··· TEKS YANG DIBERIKAN

Inovasi Budidaya Kopi Terkini Dengan Energi Panas Bumi

Teti Purwanti, CNBC Indonesia
28 November 2023 13:34
PT Pertamina Geothermal Energy atau PGEO Tbk di kawasan Kota Tomohon dan Kabupaten Minahasa, Sulawesi Utara. (CNBC Indonesia TV)
Foto: PT Pertamina Geothermal Energy atau PGEO Tbk di kawasan Kota Tomohon dan Kabupaten Minahasa, Sulawesi Utara. (CNBC Indonesia TV)

Jakarta, CNBC Indonesia - PT Pertamina Geothermal Energy Tbk (PGEO) mendorong keberlanjutan bisnis dan memberikan manfaat nyata kepada masyarakat hingga industri melalui inovasi. Salah satu inovasi terkini yang mampu mendongkrak industri perkebunan tanah air adalah, pemrosesan komoditas kopi dengan panas bumi atau Geothermal Coffee Process (GCP).

Ketua Bidang Kopi Specialty dan Industri, Asosiasi Eksportir dan Industri Kopi Indonesia (AEIKI) Moelyono Soesilo menyambut baik adanya inovasi pengolahan kopi dengan panas bumi ini. Menurutnya, ada potensi GCP mampu meningkatkan produktivitas petani dan produksi kopi dalam negeri.

"Saya sudah pernah lihat sendiri dan cukup bagus, semoga ke depan bisa berpengaruh dan meningkatkan produktivitas karena sudah menggunakan cara-cara modern," jelas Moelyono kepada CNBC Indonesia, Senin (20/11/2023)

Moelyono berharap dengan GCP bisa meningkatkan produktivitas, karena biasanya kawasan kawasan geothermal yang berada di dataran tinggi, begitu juga dengan kopi jenis arabica. Dia mengatakan sudah 30 tahun produksi kopi arabica di tanah air jumlahnya stagnan, sehingga inovasi terbaru ini bisa menjadi pendorong.

Dia pun mengharapkan PGEO bisa melakukan CSR, sosialisasi, serta edukasi terkait GCP kepada petani kopi.

"Petani kopi butuh edukasi dalam pemilihan bibit dan banyak hal lagi agar maksimal. Bukan cuma itu, mereka juga butuh didampingi setidaknya minimal lima tahun, bukan setahun, dua tahun saja, agar upaya meningkatkan produksi kopi maksimal, dan CSR yang dilakukan juga bisa berdampak," tegas Moelyono.

······
··· BAHAN YANG DIBERIKAN

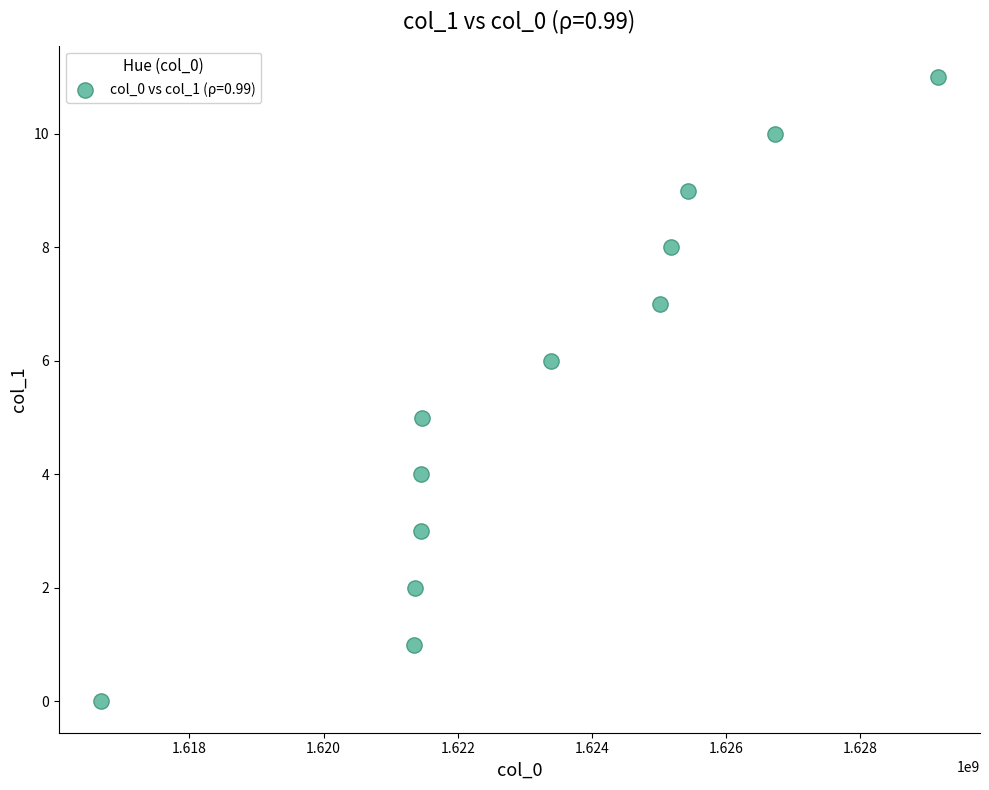

What is the range of Y values (max minus min)?

11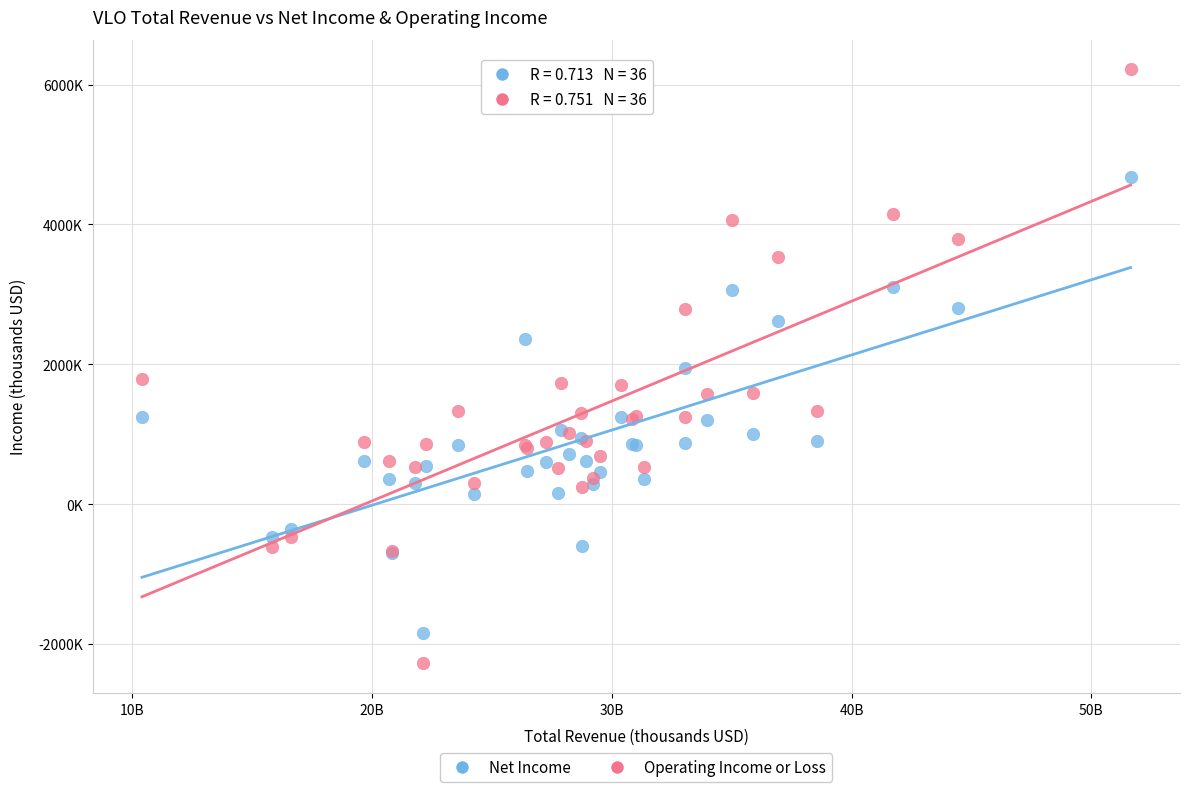

What are all the series names shown in the legend?

Net Income, Operating Income or Loss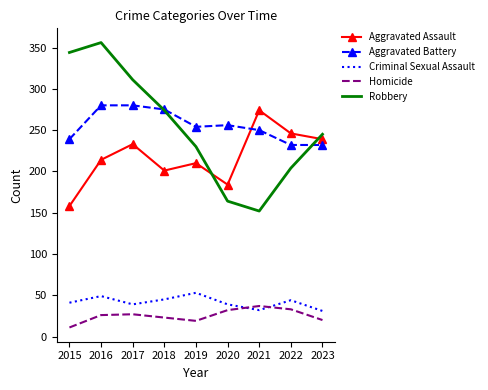

What is the difference between the second highest and minimum values in the Robbery series?

192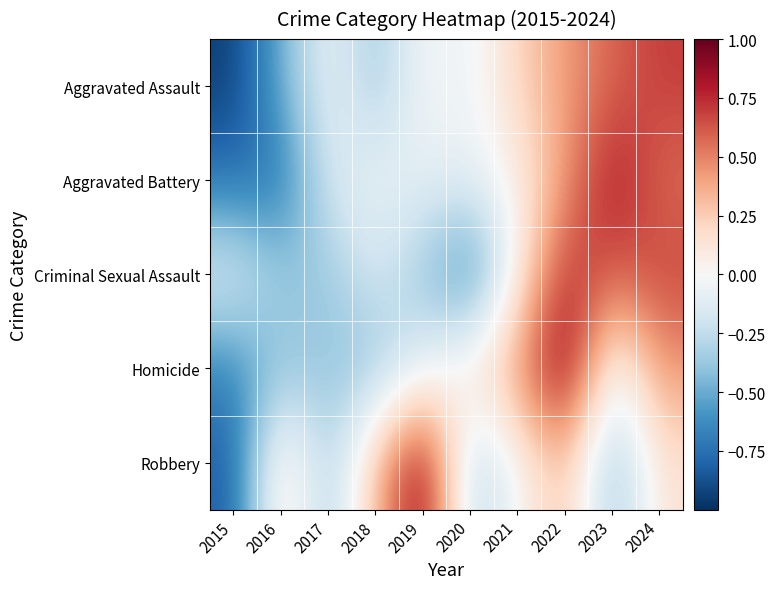

Reading left to right, list all the values displayed in this chart.

Aggravated Assault: 2015=-0.9	2016=-0.5	2017=-0.1	2018=-0.4	2019=0.0	2020=-0.1	2021=0.2	2022=0.4	2023=0.6	2024=0.7
Aggravated Battery: 2015=-0.7	2016=-0.7	2017=-0.2	2018=-0.1	2019=-0.1	2020=-0.1	2021=0.0	2022=0.4	2023=0.8	2024=0.6
Criminal Sexual Assault: 2015=-0.1	2016=-0.4	2017=-0.4	2018=-0.2	2019=-0.4	2020=-0.7	2021=0.0	2022=0.7	2023=0.6	2024=0.7
Homicide: 2015=-0.7	2016=-0.4	2017=-0.4	2018=-0.4	2019=-0.1	2020=0.2	2021=0.4	2022=1.0	2023=-0.1	2024=0.4
Robbery: 2015=-0.8	2016=0.2	2017=-0.4	2018=0.3	2019=1.0	2020=-0.3	2021=-0.0	2022=0.3	2023=-0.4	2024=0.1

······

• [DAFTAR TUGAS]:
(1) Tuliskan ulang tanpa perubahan bagian artikel tentang pengolahan kopi dengan panas bumi, mulai dari "Jakarta, CNBC Indonesia" sampai dengan "kopi dalam negeri.".
(2) Sambung artikel tentang pengolahan kopi dengan panas bumi dengan bagian berikutnya, dimulai setelah kalimat terakhir yang ada.

• [JAWABAN PER NOMOR]:
(1)
Jakarta, CNBC Indonesia - PT Pertamina Geothermal Energy Tbk (PGEO) mendorong keberlanjutan bisnis dan memberikan manfaat nyata kepada masyarakat hingga industri melalui inovasi. Salah satu inovasi terkini yang mampu mendongkrak industri perkebunan tanah air adalah, pemrosesan komoditas kopi dengan panas bumi atau Geothermal Coffee Process (GCP).

Ketua Bidang Kopi Specialty dan Industri, Asosiasi Eksportir dan Industri Kopi Indonesia (AEIKI) Moelyono Soesilo menyambut baik adanya inovasi pengolahan kopi dengan panas bumi ini. Menurutnya, ada potensi GCP mampu meningkatkan produktivitas petani dan produksi kopi dalam negeri.

(2)
Untuk diketahui, GCP membawa inovasi pengolahan yang berbeda dari varian kopi pada umumnya, yang diharapkan lebih efisien dan konsisten dalam segi produktivitas dan rasa, tanpa mengesampingkan kebaikan lingkungan. Bersama PGE Area Kamojang, Kelompok GCP yang terdiri dari pelaku kopi hulu dan hilir meliputi petani kopi, prosesor, roaster, dan barista bekerja bersama menjadi sebuah sinergi dan harmoni untuk mencapai kemandirian lokal yang sustainable.

Berdasarkan data GCP, perbedaan proses dengan kopi geothermal adalah saat fermentasi dan juga penjemuran. Untuk diketahui, tanpa geothermal penjemuran full wash membutuhkan waktu tujuh hingga 10 hari, untuk honey membutuhkan waktu 14 hingga 30 hari, dan natural membutuhkan waktu 35 hingga 42 hari.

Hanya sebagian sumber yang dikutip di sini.